An Arrhythmia classification approach via deep learning using single-lead ECG without QRS wave detection
Liong-Rung Liu,
Ming-Yuan Huang,
Shu-Tien Huang,
Lu-Chih Kung,
Chao-hsiung Lee,
Wen-Teng Yao,
Ming-Feng Tsai,
Cheng-Hung Hsu,
Yu-Chang Chu,
Fei-Hung Hung,
Hung-Wen Chiu
Affiliations
Liong-Rung Liu
Graduate Institute of Biomedical Informatics, College of Medical Science and Technology, Taipei Medical University, Taipei, Taiwan; Department of Emergency Medicine, Mackay Memorial Hospital, Taipei, Taiwan; Department of Medicine, Mackay Medical College, New Taipei City, Taiwan
Ming-Yuan Huang
Department of Emergency Medicine, Mackay Memorial Hospital, Taipei, Taiwan; Department of Medicine, Mackay Medical College, New Taipei City, Taiwan
Shu-Tien Huang
Graduate Institute of Biomedical Informatics, College of Medical Science and Technology, Taipei Medical University, Taipei, Taiwan; Department of Emergency Medicine, Mackay Memorial Hospital, Taipei, Taiwan; Department of Medicine, Mackay Medical College, New Taipei City, Taiwan
Lu-Chih Kung
Department of Emergency Medicine, Mackay Memorial Hospital, Taipei, Taiwan; Department of Medicine, Mackay Medical College, New Taipei City, Taiwan
Chao-hsiung Lee
Department of Emergency Medicine, Mackay Memorial Hospital, Taipei, Taiwan; Department of Medicine, Mackay Medical College, New Taipei City, Taiwan
Wen-Teng Yao
Division of Plastic Surgery, Department of Surgery, Mackay Memorial Hospital, Taipei, Taiwan; Department of Medicine, Mackay Medical College, New Taipei City, Taiwan
Ming-Feng Tsai
Graduate Institute of Biomedical Informatics, College of Medical Science and Technology, Taipei Medical University, Taipei, Taiwan; Division of Plastic Surgery, Department of Surgery, Mackay Memorial Hospital, Taipei, Taiwan; Department of Medicine, Mackay Medical College, New Taipei City, Taiwan
Cheng-Hung Hsu
Graduate Institute of Biomedical Informatics, College of Medical Science and Technology, Taipei Medical University, Taipei, Taiwan
Yu-Chang Chu
Graduate Institute of Biomedical Informatics, College of Medical Science and Technology, Taipei Medical University, Taipei, Taiwan
Fei-Hung Hung
Health Data Analytics and Statistics Center, Office of Data Science, Taipei Medical University, Taipei, Taiwan
Hung-Wen Chiu
Graduate Institute of Biomedical Informatics, College of Medical Science and Technology, Taipei Medical University, Taipei, Taiwan; Clinical Big Data Research Center, Taipei Medical University Hospital, Taipei, Taiwan; Bioinformatics Data Science Center, Wan Fang Hospital, Taipei Medical University, Taipei, Taiwan; Corresponding author. Graduate Institute of Biomedical Informatics, College of Medical Science and Technology, Taipei Medical University, Taipei, Taiwan.
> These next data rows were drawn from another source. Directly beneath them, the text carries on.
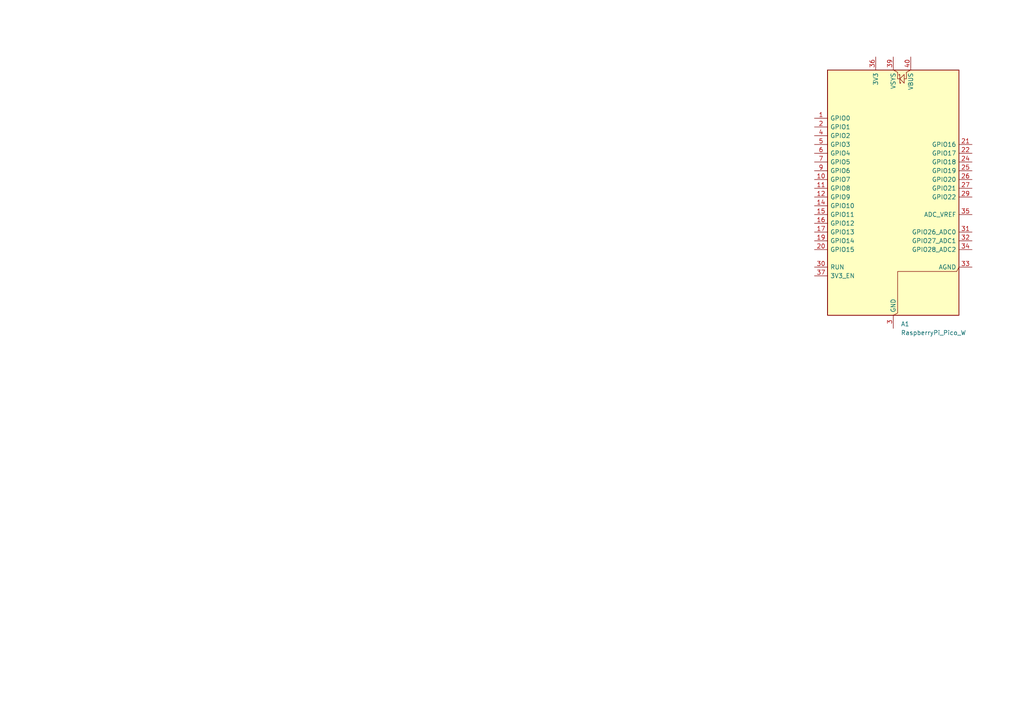
<source format=kicad_sch>
(kicad_sch
	(version 20231120)
	(generator "eeschema")
	(generator_version "8.0")
	(uuid "144e6b8a-b54f-4188-a1d6-44334ab14b0c")
	(paper "A4")
	
	(symbol
		(lib_id "MCU_Module_RaspberryPi_Pico:RaspberryPi_Pico_W")
		(at 259.08 57.15 0)
		(unit 1)
		(exclude_from_sim no)
		(in_bom yes)
		(on_board yes)
		(dnp no)
		(fields_autoplaced yes)
		(uuid "c3e40477-49bf-41bc-a05e-3943bc4122aa")
		(property "Reference" "A1"
			(at 261.2741 93.98 0)
			(effects
				(font
					(size 1.27 1.27)
				)
				(justify left)
			)
		)
		(property "Value" "RaspberryPi_Pico_W"
			(at 261.2741 96.52 0)
			(effects
				(font
					(size 1.27 1.27)
				)
				(justify left)
			)
		)
		(property "Footprint" "Module_RaspberryPi_Pico:RaspberryPi_Pico_Common"
			(at 259.08 106.68 0)
			(effects
				(font
					(size 1.27 1.27)
				)
				(hide yes)
			)
		)
		(property "Datasheet" "https://datasheets.raspberrypi.com/picow/pico-w-datasheet.pdf"
			(at 259.08 109.22 0)
			(effects
				(font
					(size 1.27 1.27)
				)
				(hide yes)
			)
		)
		(property "Description" "Versatile and inexpensive wireless microcontroller module powered by RP2040 dual-core Arm Cortex-M0+ processor up to 133 MHz, 264kB SRAM, 2MB QSPI flash, Infineon CYW43439 2.4GHz 802.11n wireless LAN"
			(at 259.08 111.76 0)
			(effects
				(font
					(size 1.27 1.27)
				)
				(hide yes)
			)
		)
		(pin "2"
			(uuid "9b6df58f-6f0d-4e4e-9c43-96cb3e344ddb")
		)
		(pin "23"
			(uuid "5964bce4-abe5-42aa-ac1c-06f4e5406f5c")
		)
		(pin "32"
			(uuid "9ad97682-736a-44d4-aeb4-8bc011218ffb")
		)
		(pin "36"
			(uuid "888c0d14-fc8b-4a30-8511-f0681b6b8159")
		)
		(pin "29"
			(uuid "4cecfcab-a9ff-40eb-923d-7083e5fee450")
		)
		(pin "7"
			(uuid "889ddb3b-9cfd-4848-8736-84ecbaa0ad2a")
		)
		(pin "35"
			(uuid "0c3ceb92-630a-4395-a5d3-961098309f95")
		)
		(pin "22"
			(uuid "42ce55b9-46f5-4960-a245-754933b4707f")
		)
		(pin "28"
			(uuid "4b19326b-c134-4c6a-9fe6-5ea50eab87d1")
		)
		(pin "4"
			(uuid "633d6c2b-617e-4662-a05d-a54460da4d72")
		)
		(pin "34"
			(uuid "e38153b3-1369-42c3-afa0-17942ec51058")
		)
		(pin "13"
			(uuid "f3fc8586-2665-49b2-aca1-f9af3a5e6b34")
		)
		(pin "33"
			(uuid "16fec3ba-ddfe-42e1-ae80-56c3561d9207")
		)
		(pin "5"
			(uuid "a2c96664-fe52-430d-ab85-a5989ccb31e8")
		)
		(pin "9"
			(uuid "e39e7666-6d22-473d-91eb-637b146d6f4d")
		)
		(pin "11"
			(uuid "f5637afb-fd7c-400a-aa3e-4c66e894a509")
		)
		(pin "16"
			(uuid "8ec10051-cf46-4795-9604-74cc19464939")
		)
		(pin "20"
			(uuid "57bb5a6d-7fc5-4e74-ab6c-136bad72f0c1")
		)
		(pin "27"
			(uuid "678e571f-e1ba-48c3-b0ec-d0f4d7f51661")
		)
		(pin "10"
			(uuid "eb568858-9baf-42b9-8baf-b31b8cd472fe")
		)
		(pin "26"
			(uuid "78ab2cc4-e9a6-4790-aec6-557d74c167be")
		)
		(pin "3"
			(uuid "f1a7d2e7-5ca6-48f2-a736-0394e90d74b8")
		)
		(pin "31"
			(uuid "48b10456-50a9-4b30-a4f6-b9b47be3eb2e")
		)
		(pin "38"
			(uuid "3c89b8eb-31b0-4b5f-81fd-c5d679dee6de")
		)
		(pin "40"
			(uuid "9681f9b7-5549-40a4-8340-29a70c70d8f4")
		)
		(pin "8"
			(uuid "7fe066d4-8d47-48db-a9f7-2a524d69245e")
		)
		(pin "24"
			(uuid "ade0d8c8-7e2a-490f-8dd4-5a213a40bdf7")
		)
		(pin "14"
			(uuid "21a24dcb-8807-41f2-a4a1-2fb30146cb7e")
		)
		(pin "21"
			(uuid "b257f5d0-5e80-45a8-afa2-11b3ba275d6b")
		)
		(pin "25"
			(uuid "691ee61f-f62b-447f-add6-e4f384bfe661")
		)
		(pin "6"
			(uuid "55d82f3b-0768-4560-9e4b-632fa7f021c1")
		)
		(pin "39"
			(uuid "e05fdb18-ad84-45a3-85f1-0b947c26b185")
		)
		(pin "30"
			(uuid "138beceb-bdab-4239-b21f-e141f86a3984")
		)
		(pin "37"
			(uuid "39b886a2-3faa-4b30-8cab-a4e4e704f38a")
		)
		(pin "12"
			(uuid "6e6a2090-da0e-40e2-a9f0-18c747fe0a6f")
		)
		(pin "15"
			(uuid "35f88102-cad7-4b59-a2b1-44673ad6f6d6")
		)
		(pin "18"
			(uuid "393c0b14-00b2-4bc8-a453-d7165148fe02")
		)
		(pin "19"
			(uuid "e62dc7db-6c20-4f57-a645-b486361ef3ae")
		)
		(pin "17"
			(uuid "2ec9c15a-0b72-40e8-92b0-ba747f2f7fbf")
		)
		(pin "1"
			(uuid "ae5ba02a-00b6-4478-80be-e03cf31bb9a6")
		)
		(instances
			(project ""
				(path "/144e6b8a-b54f-4188-a1d6-44334ab14b0c"
					(reference "A1")
					(unit 1)
				)
			)
		)
	)
	(sheet_instances
		(path "/"
			(page "1")
		)
	)
)

</source>
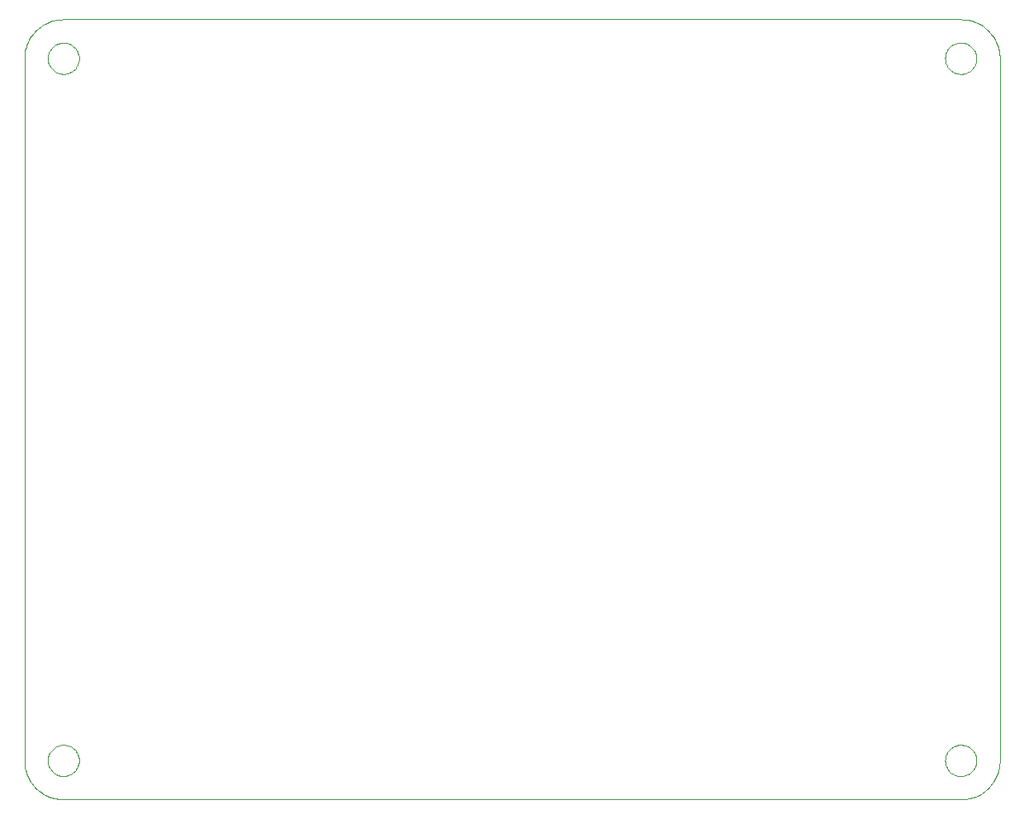
<source format=gbo>
G75*
G70*
%OFA0B0*%
%FSLAX24Y24*%
%IPPOS*%
%LPD*%
%AMOC8*
5,1,8,0,0,1.08239X$1,22.5*
%
%ADD10C,0.0000*%
D10*
X006206Y003416D02*
X042426Y003416D01*
X041796Y004990D02*
X041798Y005040D01*
X041804Y005090D01*
X041814Y005139D01*
X041828Y005187D01*
X041845Y005234D01*
X041866Y005279D01*
X041891Y005323D01*
X041919Y005364D01*
X041951Y005403D01*
X041985Y005440D01*
X042022Y005474D01*
X042062Y005504D01*
X042104Y005531D01*
X042148Y005555D01*
X042194Y005576D01*
X042241Y005592D01*
X042289Y005605D01*
X042339Y005614D01*
X042388Y005619D01*
X042439Y005620D01*
X042489Y005617D01*
X042538Y005610D01*
X042587Y005599D01*
X042635Y005584D01*
X042681Y005566D01*
X042726Y005544D01*
X042769Y005518D01*
X042810Y005489D01*
X042849Y005457D01*
X042885Y005422D01*
X042917Y005384D01*
X042947Y005344D01*
X042974Y005301D01*
X042997Y005257D01*
X043016Y005211D01*
X043032Y005163D01*
X043044Y005114D01*
X043052Y005065D01*
X043056Y005015D01*
X043056Y004965D01*
X043052Y004915D01*
X043044Y004866D01*
X043032Y004817D01*
X043016Y004769D01*
X042997Y004723D01*
X042974Y004679D01*
X042947Y004636D01*
X042917Y004596D01*
X042885Y004558D01*
X042849Y004523D01*
X042810Y004491D01*
X042769Y004462D01*
X042726Y004436D01*
X042681Y004414D01*
X042635Y004396D01*
X042587Y004381D01*
X042538Y004370D01*
X042489Y004363D01*
X042439Y004360D01*
X042388Y004361D01*
X042339Y004366D01*
X042289Y004375D01*
X042241Y004388D01*
X042194Y004404D01*
X042148Y004425D01*
X042104Y004449D01*
X042062Y004476D01*
X042022Y004506D01*
X041985Y004540D01*
X041951Y004577D01*
X041919Y004616D01*
X041891Y004657D01*
X041866Y004701D01*
X041845Y004746D01*
X041828Y004793D01*
X041814Y004841D01*
X041804Y004890D01*
X041798Y004940D01*
X041796Y004990D01*
X042426Y003415D02*
X042503Y003417D01*
X042580Y003423D01*
X042657Y003432D01*
X042733Y003445D01*
X042809Y003462D01*
X042883Y003483D01*
X042957Y003507D01*
X043029Y003535D01*
X043099Y003566D01*
X043168Y003601D01*
X043236Y003639D01*
X043301Y003680D01*
X043364Y003725D01*
X043425Y003773D01*
X043484Y003823D01*
X043540Y003876D01*
X043593Y003932D01*
X043643Y003991D01*
X043691Y004052D01*
X043736Y004115D01*
X043777Y004180D01*
X043815Y004248D01*
X043850Y004317D01*
X043881Y004387D01*
X043909Y004459D01*
X043933Y004533D01*
X043954Y004607D01*
X043971Y004683D01*
X043984Y004759D01*
X043993Y004836D01*
X043999Y004913D01*
X044001Y004990D01*
X044001Y033337D01*
X041796Y033337D02*
X041798Y033387D01*
X041804Y033437D01*
X041814Y033486D01*
X041828Y033534D01*
X041845Y033581D01*
X041866Y033626D01*
X041891Y033670D01*
X041919Y033711D01*
X041951Y033750D01*
X041985Y033787D01*
X042022Y033821D01*
X042062Y033851D01*
X042104Y033878D01*
X042148Y033902D01*
X042194Y033923D01*
X042241Y033939D01*
X042289Y033952D01*
X042339Y033961D01*
X042388Y033966D01*
X042439Y033967D01*
X042489Y033964D01*
X042538Y033957D01*
X042587Y033946D01*
X042635Y033931D01*
X042681Y033913D01*
X042726Y033891D01*
X042769Y033865D01*
X042810Y033836D01*
X042849Y033804D01*
X042885Y033769D01*
X042917Y033731D01*
X042947Y033691D01*
X042974Y033648D01*
X042997Y033604D01*
X043016Y033558D01*
X043032Y033510D01*
X043044Y033461D01*
X043052Y033412D01*
X043056Y033362D01*
X043056Y033312D01*
X043052Y033262D01*
X043044Y033213D01*
X043032Y033164D01*
X043016Y033116D01*
X042997Y033070D01*
X042974Y033026D01*
X042947Y032983D01*
X042917Y032943D01*
X042885Y032905D01*
X042849Y032870D01*
X042810Y032838D01*
X042769Y032809D01*
X042726Y032783D01*
X042681Y032761D01*
X042635Y032743D01*
X042587Y032728D01*
X042538Y032717D01*
X042489Y032710D01*
X042439Y032707D01*
X042388Y032708D01*
X042339Y032713D01*
X042289Y032722D01*
X042241Y032735D01*
X042194Y032751D01*
X042148Y032772D01*
X042104Y032796D01*
X042062Y032823D01*
X042022Y032853D01*
X041985Y032887D01*
X041951Y032924D01*
X041919Y032963D01*
X041891Y033004D01*
X041866Y033048D01*
X041845Y033093D01*
X041828Y033140D01*
X041814Y033188D01*
X041804Y033237D01*
X041798Y033287D01*
X041796Y033337D01*
X042426Y034912D02*
X042503Y034910D01*
X042580Y034904D01*
X042657Y034895D01*
X042733Y034882D01*
X042809Y034865D01*
X042883Y034844D01*
X042957Y034820D01*
X043029Y034792D01*
X043099Y034761D01*
X043168Y034726D01*
X043236Y034688D01*
X043301Y034647D01*
X043364Y034602D01*
X043425Y034554D01*
X043484Y034504D01*
X043540Y034451D01*
X043593Y034395D01*
X043643Y034336D01*
X043691Y034275D01*
X043736Y034212D01*
X043777Y034147D01*
X043815Y034079D01*
X043850Y034010D01*
X043881Y033940D01*
X043909Y033868D01*
X043933Y033794D01*
X043954Y033720D01*
X043971Y033644D01*
X043984Y033568D01*
X043993Y033491D01*
X043999Y033414D01*
X044001Y033337D01*
X042426Y034912D02*
X006206Y034912D01*
X005576Y033337D02*
X005578Y033387D01*
X005584Y033437D01*
X005594Y033486D01*
X005608Y033534D01*
X005625Y033581D01*
X005646Y033626D01*
X005671Y033670D01*
X005699Y033711D01*
X005731Y033750D01*
X005765Y033787D01*
X005802Y033821D01*
X005842Y033851D01*
X005884Y033878D01*
X005928Y033902D01*
X005974Y033923D01*
X006021Y033939D01*
X006069Y033952D01*
X006119Y033961D01*
X006168Y033966D01*
X006219Y033967D01*
X006269Y033964D01*
X006318Y033957D01*
X006367Y033946D01*
X006415Y033931D01*
X006461Y033913D01*
X006506Y033891D01*
X006549Y033865D01*
X006590Y033836D01*
X006629Y033804D01*
X006665Y033769D01*
X006697Y033731D01*
X006727Y033691D01*
X006754Y033648D01*
X006777Y033604D01*
X006796Y033558D01*
X006812Y033510D01*
X006824Y033461D01*
X006832Y033412D01*
X006836Y033362D01*
X006836Y033312D01*
X006832Y033262D01*
X006824Y033213D01*
X006812Y033164D01*
X006796Y033116D01*
X006777Y033070D01*
X006754Y033026D01*
X006727Y032983D01*
X006697Y032943D01*
X006665Y032905D01*
X006629Y032870D01*
X006590Y032838D01*
X006549Y032809D01*
X006506Y032783D01*
X006461Y032761D01*
X006415Y032743D01*
X006367Y032728D01*
X006318Y032717D01*
X006269Y032710D01*
X006219Y032707D01*
X006168Y032708D01*
X006119Y032713D01*
X006069Y032722D01*
X006021Y032735D01*
X005974Y032751D01*
X005928Y032772D01*
X005884Y032796D01*
X005842Y032823D01*
X005802Y032853D01*
X005765Y032887D01*
X005731Y032924D01*
X005699Y032963D01*
X005671Y033004D01*
X005646Y033048D01*
X005625Y033093D01*
X005608Y033140D01*
X005594Y033188D01*
X005584Y033237D01*
X005578Y033287D01*
X005576Y033337D01*
X004631Y033337D02*
X004633Y033414D01*
X004639Y033491D01*
X004648Y033568D01*
X004661Y033644D01*
X004678Y033720D01*
X004699Y033794D01*
X004723Y033868D01*
X004751Y033940D01*
X004782Y034010D01*
X004817Y034079D01*
X004855Y034147D01*
X004896Y034212D01*
X004941Y034275D01*
X004989Y034336D01*
X005039Y034395D01*
X005092Y034451D01*
X005148Y034504D01*
X005207Y034554D01*
X005268Y034602D01*
X005331Y034647D01*
X005396Y034688D01*
X005464Y034726D01*
X005533Y034761D01*
X005603Y034792D01*
X005675Y034820D01*
X005749Y034844D01*
X005823Y034865D01*
X005899Y034882D01*
X005975Y034895D01*
X006052Y034904D01*
X006129Y034910D01*
X006206Y034912D01*
X004631Y033337D02*
X004631Y004990D01*
X005576Y004990D02*
X005578Y005040D01*
X005584Y005090D01*
X005594Y005139D01*
X005608Y005187D01*
X005625Y005234D01*
X005646Y005279D01*
X005671Y005323D01*
X005699Y005364D01*
X005731Y005403D01*
X005765Y005440D01*
X005802Y005474D01*
X005842Y005504D01*
X005884Y005531D01*
X005928Y005555D01*
X005974Y005576D01*
X006021Y005592D01*
X006069Y005605D01*
X006119Y005614D01*
X006168Y005619D01*
X006219Y005620D01*
X006269Y005617D01*
X006318Y005610D01*
X006367Y005599D01*
X006415Y005584D01*
X006461Y005566D01*
X006506Y005544D01*
X006549Y005518D01*
X006590Y005489D01*
X006629Y005457D01*
X006665Y005422D01*
X006697Y005384D01*
X006727Y005344D01*
X006754Y005301D01*
X006777Y005257D01*
X006796Y005211D01*
X006812Y005163D01*
X006824Y005114D01*
X006832Y005065D01*
X006836Y005015D01*
X006836Y004965D01*
X006832Y004915D01*
X006824Y004866D01*
X006812Y004817D01*
X006796Y004769D01*
X006777Y004723D01*
X006754Y004679D01*
X006727Y004636D01*
X006697Y004596D01*
X006665Y004558D01*
X006629Y004523D01*
X006590Y004491D01*
X006549Y004462D01*
X006506Y004436D01*
X006461Y004414D01*
X006415Y004396D01*
X006367Y004381D01*
X006318Y004370D01*
X006269Y004363D01*
X006219Y004360D01*
X006168Y004361D01*
X006119Y004366D01*
X006069Y004375D01*
X006021Y004388D01*
X005974Y004404D01*
X005928Y004425D01*
X005884Y004449D01*
X005842Y004476D01*
X005802Y004506D01*
X005765Y004540D01*
X005731Y004577D01*
X005699Y004616D01*
X005671Y004657D01*
X005646Y004701D01*
X005625Y004746D01*
X005608Y004793D01*
X005594Y004841D01*
X005584Y004890D01*
X005578Y004940D01*
X005576Y004990D01*
X004631Y004990D02*
X004633Y004913D01*
X004639Y004836D01*
X004648Y004759D01*
X004661Y004683D01*
X004678Y004607D01*
X004699Y004533D01*
X004723Y004459D01*
X004751Y004387D01*
X004782Y004317D01*
X004817Y004248D01*
X004855Y004180D01*
X004896Y004115D01*
X004941Y004052D01*
X004989Y003991D01*
X005039Y003932D01*
X005092Y003876D01*
X005148Y003823D01*
X005207Y003773D01*
X005268Y003725D01*
X005331Y003680D01*
X005396Y003639D01*
X005464Y003601D01*
X005533Y003566D01*
X005603Y003535D01*
X005675Y003507D01*
X005749Y003483D01*
X005823Y003462D01*
X005899Y003445D01*
X005975Y003432D01*
X006052Y003423D01*
X006129Y003417D01*
X006206Y003415D01*
M02*

</source>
Arrhythmia, a frequently encountered and life-threatening cardiac disorder, can manifest as a transient or isolated event. Traditional automatic arrhythmia detection methods have predominantly relied on QRS-wave signal detection. Contemporary research has focused on the utilization of wearable devices for continuous monitoring of heart rates and rhythms through single-lead electrocardiogram (ECG), which holds the potential to promptly detect arrhythmias. However, in this study, we employed a convolutional neural network (CNN) to classify distinct arrhythmias without QRS wave detection step. The ECG data utilized in this study were sourced from the publicly accessible PhysioNet databases. Taking into account the impact of the duration of ECG signal on accuracy, this study trained one-dimensional CNN models with 5-s and 10-s segments, respectively, and compared their results. In the results, the CNN model exhibited the capability to differentiate between Normal Sinus Rhythm (NSR) and various arrhythmias, including Atrial Fibrillation (AFIB), Atrial Flutter (AFL), Wolff-Parkinson-White syndrome (WPW), Ventricular Fibrillation (VF), Ventricular Tachycardia (VT), Ventricular Flutter (VFL), Mobitz II AV Block (MII), and Sinus Bradycardia (SB). Both 10-s and 5-s ECG segments exhibited comparable results, with an average classification accuracy of 97.31%. It reveals the feasibility of utilizing even shorter 5-s recordings for detecting arrhythmias in everyday scenarios. Detecting arrhythmias with a single lead aligns well with the practicality of wearable devices for daily use, and shorter detection times also align with their clinical utility in emergency situations.